I don't do such tests often since it depletes a perfectly good battery. Internet blurbs report 9v alkaline capacity around 500 mA. So your figure of 26 ohms is more reasonable for internal resistance.

 

[KlausST]

Hi,

I guess - (means I don't know)
That resistance measurement give different values:
* with different current: example: @10uA / 1mA / 100mA
* with different timing: example: @10us / 1ms / 100ms
* with different temperatures
* with different states: after long time storage down to 50% charge / after high current discharge to 50% charge, after charging from low cgarge to 50% charge

So maybe the value of 1-2 Ohms measurement is done wiith "optimal conditions". The manufacturers will know at which conditions the battery shows the best performance.

Klaus

 

[Easy peasy]

a very simple method for DC impedance is to quickly and accurately measure the terminal volts, for 20% load and 50% load, on the load increase and for the load decrease Z = delta V / delta I, average the two measurements ( up & down ) to get around the inherent hysteresis, at higher frequencies the inherent C of the battery can and does give misleading results ... about 0.5 seconds needed on each load.

 

[d123]

Hi,

Thanks, Brad.
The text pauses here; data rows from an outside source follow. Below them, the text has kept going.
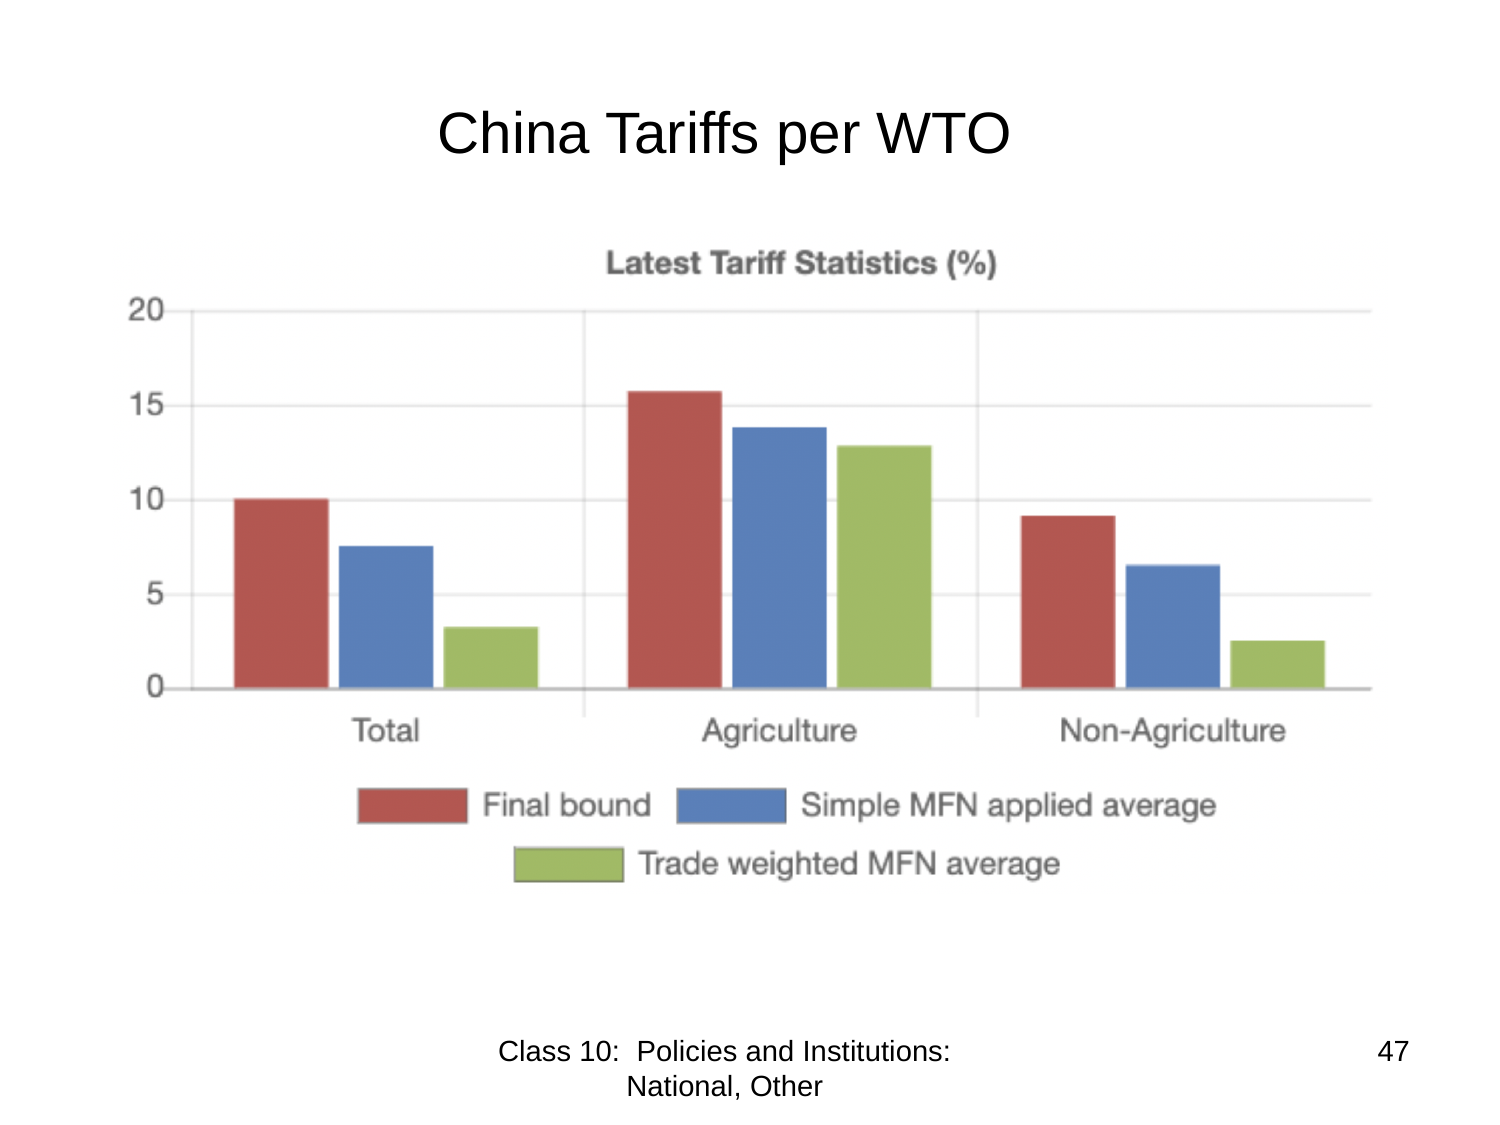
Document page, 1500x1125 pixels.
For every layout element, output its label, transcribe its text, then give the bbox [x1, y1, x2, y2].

footer Class 10: Policies and Institutions: National, Other [437, 1024, 1013, 1103]
slide_number 47 [1074, 1024, 1426, 1103]
text_box China Tariffs per WTO [412, 87, 1038, 173]
picture [112, 231, 1388, 894]
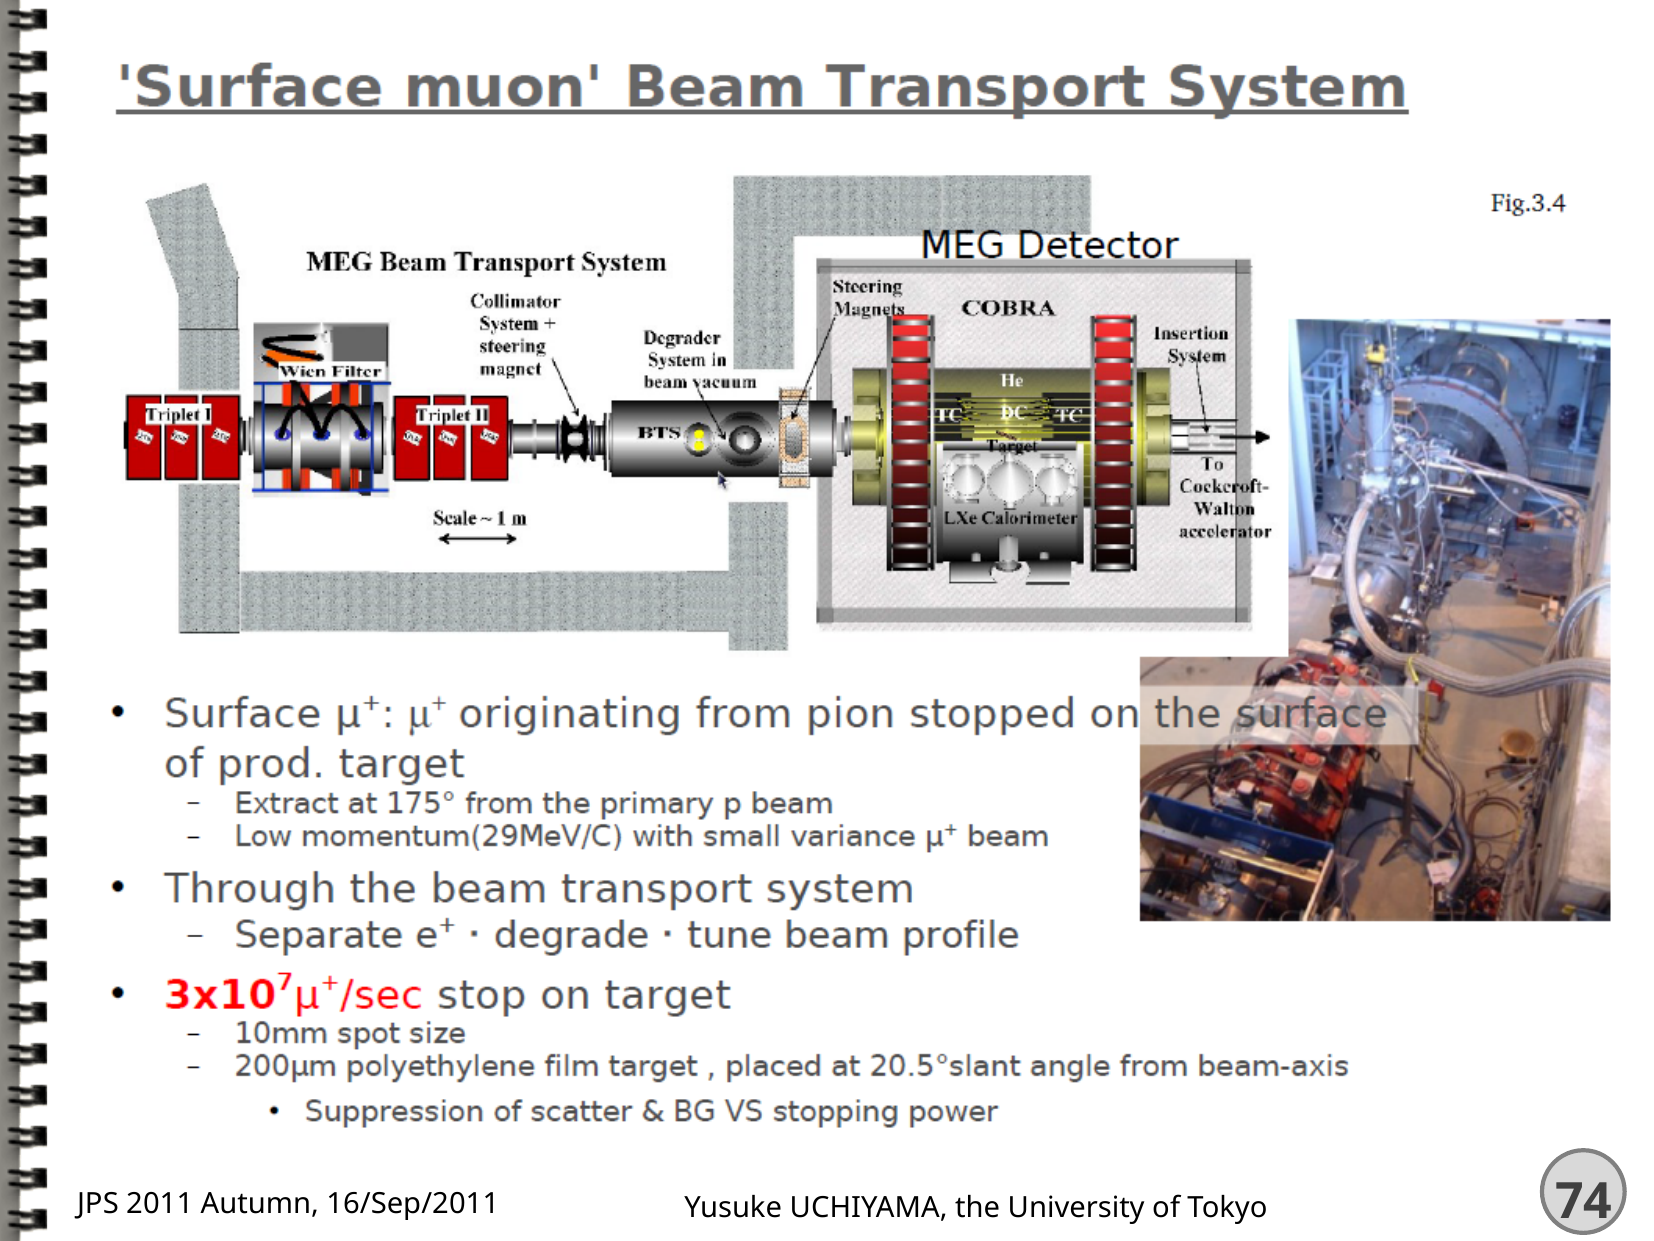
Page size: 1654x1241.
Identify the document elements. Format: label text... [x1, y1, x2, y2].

picture [0, 0, 1654, 1241]
slide_number 74 [1531, 1168, 1637, 1213]
footer Yusuke UCHIYAMA, the University of Tokyo [574, 1187, 1379, 1228]
slide_number JPS 2011 Autumn, 16/Sep/2011 [77, 1186, 644, 1233]
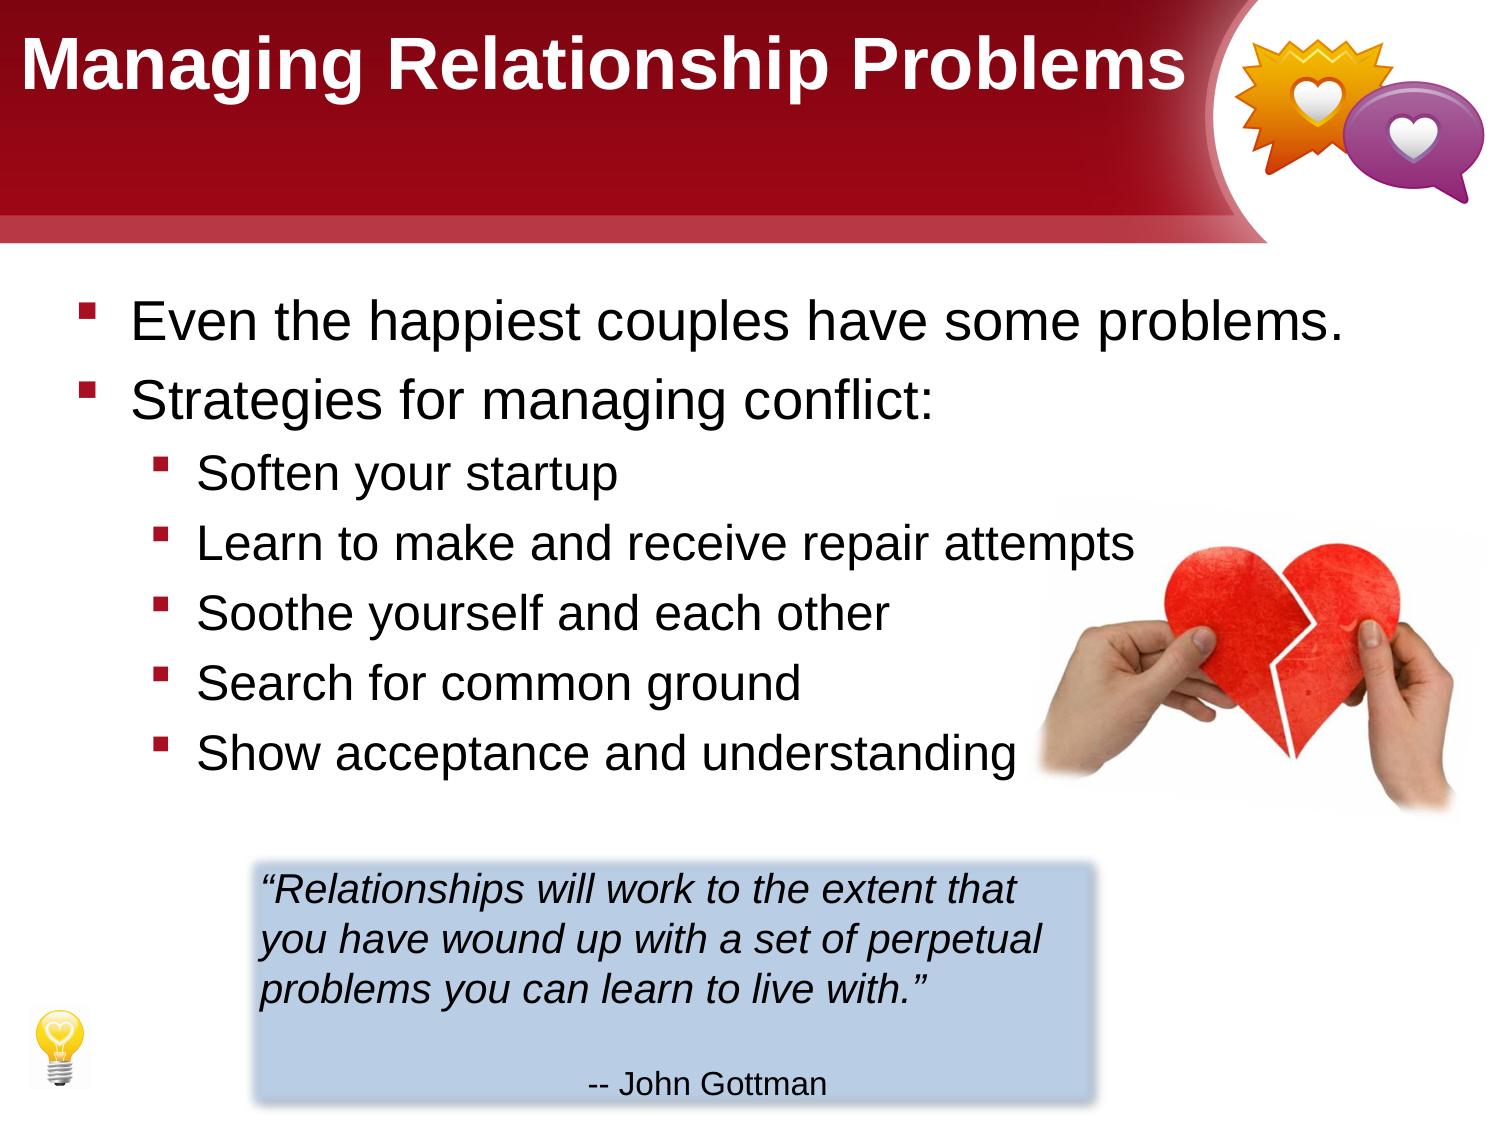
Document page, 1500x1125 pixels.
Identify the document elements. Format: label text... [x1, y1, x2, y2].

picture [0, 0, 1500, 1125]
title Managing Relationship Problems [0, 7, 1209, 196]
text_box “Relationships will work to the extent that you have wound up with a set of perpetual problems you can learn to live with.” -- John Gottman [261, 870, 1087, 1095]
list Even the happiest couples have some problems. Strategies for managing conflict: Soften your startup Learn to make and receive repair attempts Soothe yourself and each other Search for common ground Show acceptance and understanding [59, 276, 1410, 1052]
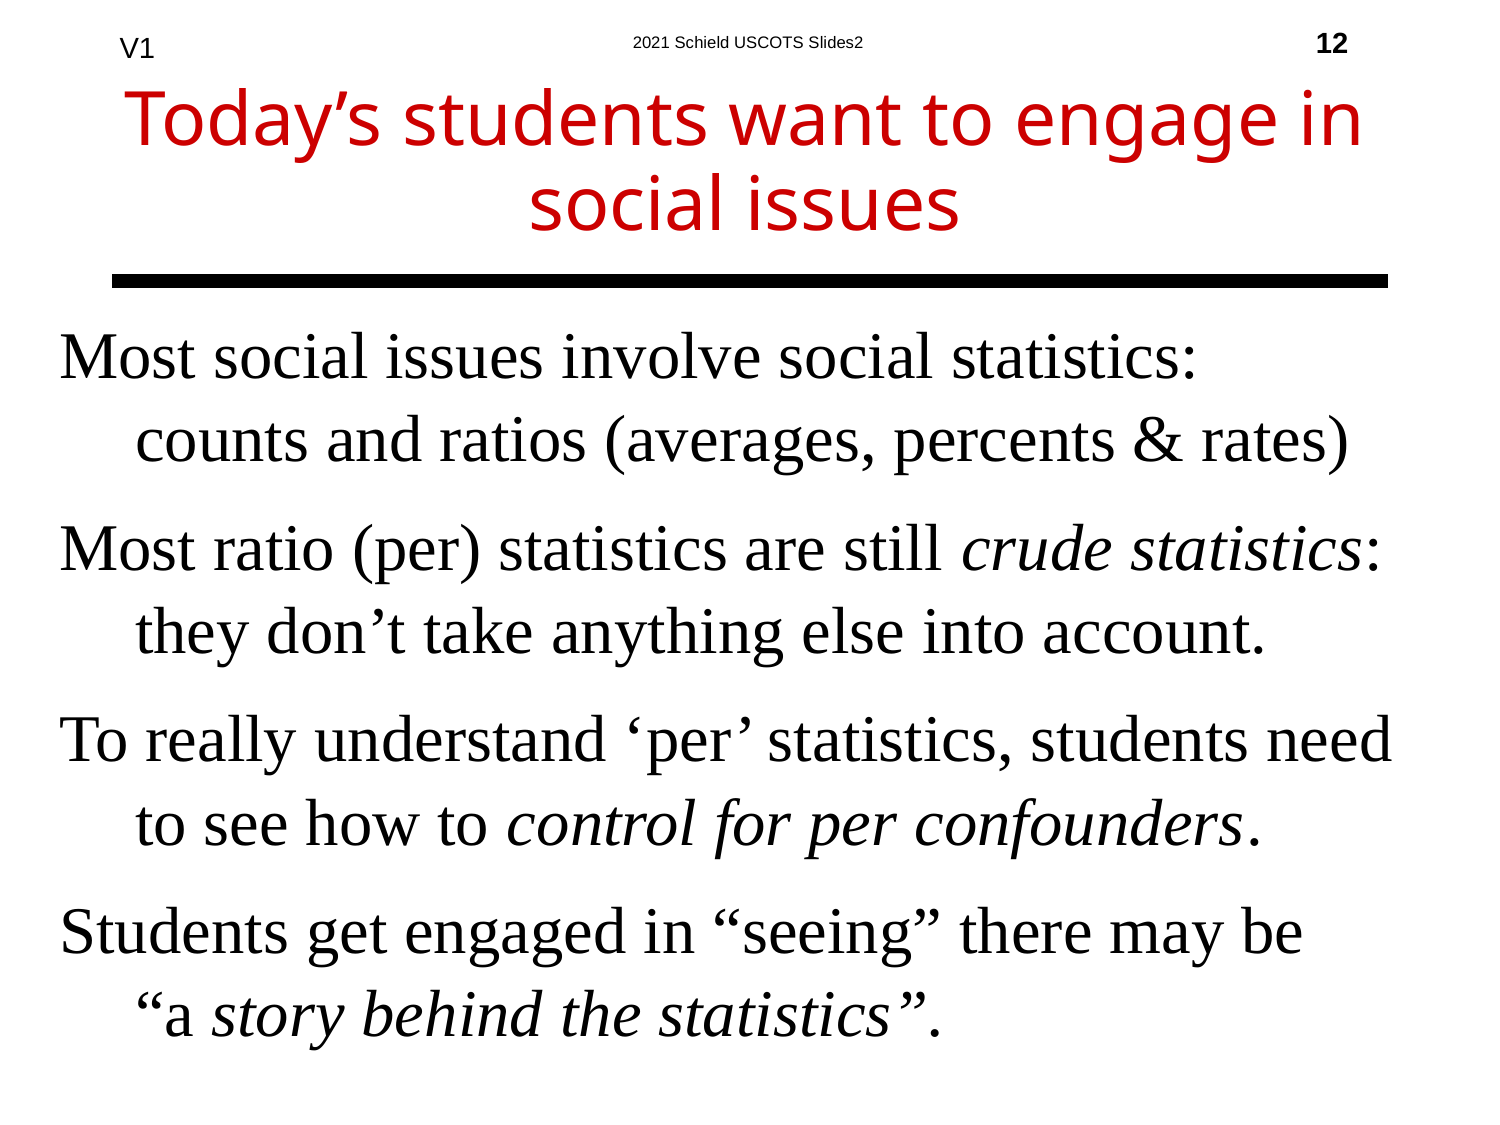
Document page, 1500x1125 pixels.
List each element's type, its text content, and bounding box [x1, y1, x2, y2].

list Most social issues involve social statistics: counts and ratios (averages, percents & rates) Most ratio (per) statistics are still crude statistics: they don’t take anything else into account. To really understand ‘per’ statistics, students need to see how to control for per confounders. Students get engaged in “seeing” there may be “a story behind the statistics”. [44, 300, 1446, 1064]
title Today’s students want to engage in social issues [44, 75, 1446, 250]
text_box 12 [1282, 24, 1382, 75]
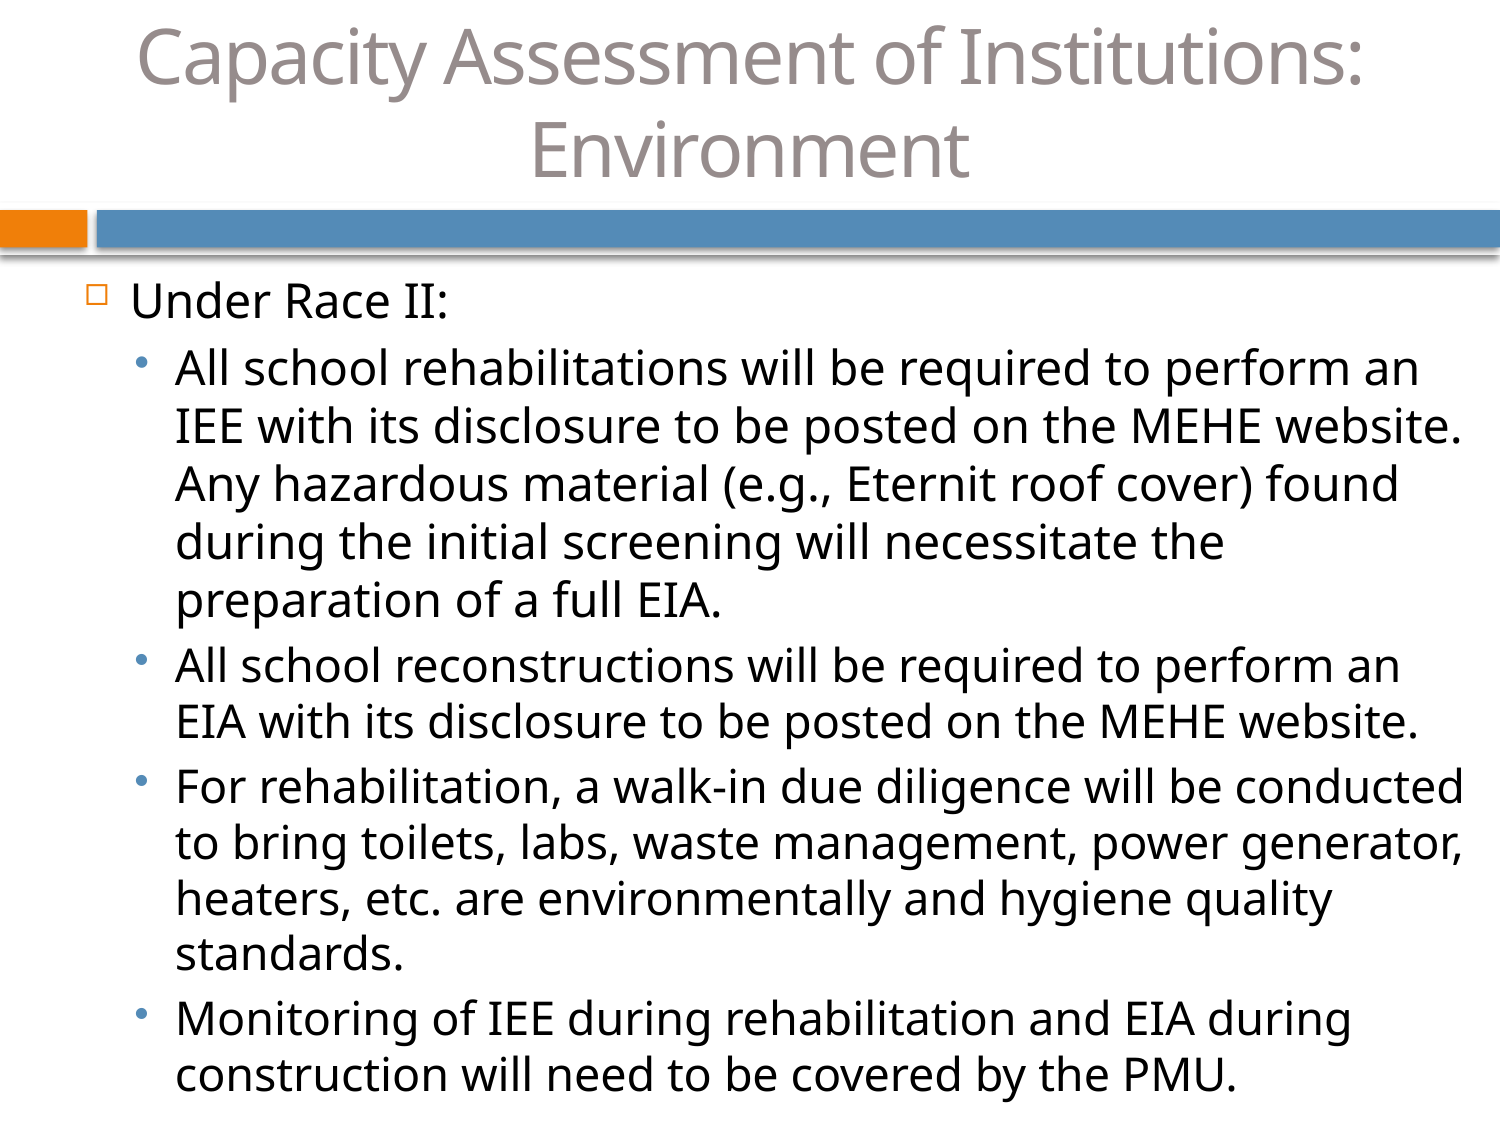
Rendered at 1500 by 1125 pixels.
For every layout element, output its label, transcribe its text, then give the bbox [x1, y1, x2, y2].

Your reply is very helpful, and I certainly agree about the 1 - 2 Ohms/500mA. Wouldn't be eager to drain a 9V to test real impedance and then have no charge left in it, as you say in your third paragraph.

Thanks, Klaus. It seems to me, in my admitted big ignorance, that the 'DC Load Method' is a 'What came first, the chicken or the egg?' - i.e., unless you want to know the max. load possible the baddery could handle, it's just fun with maths as up to that point the load directly influences the internal resistance value. I don't see that as useful for 'realistic' simming objectives.
'optimal conditions' and 'best performance' - good reminder, thanks.

Hi, EasyPeasy. Right, thanks. Your answer helps to see even more that for simming purposes I just have to accept approximations and it's far more productive to have real, hands-on experience in order to evaluate the results as valid or doubtful.

Many thanks.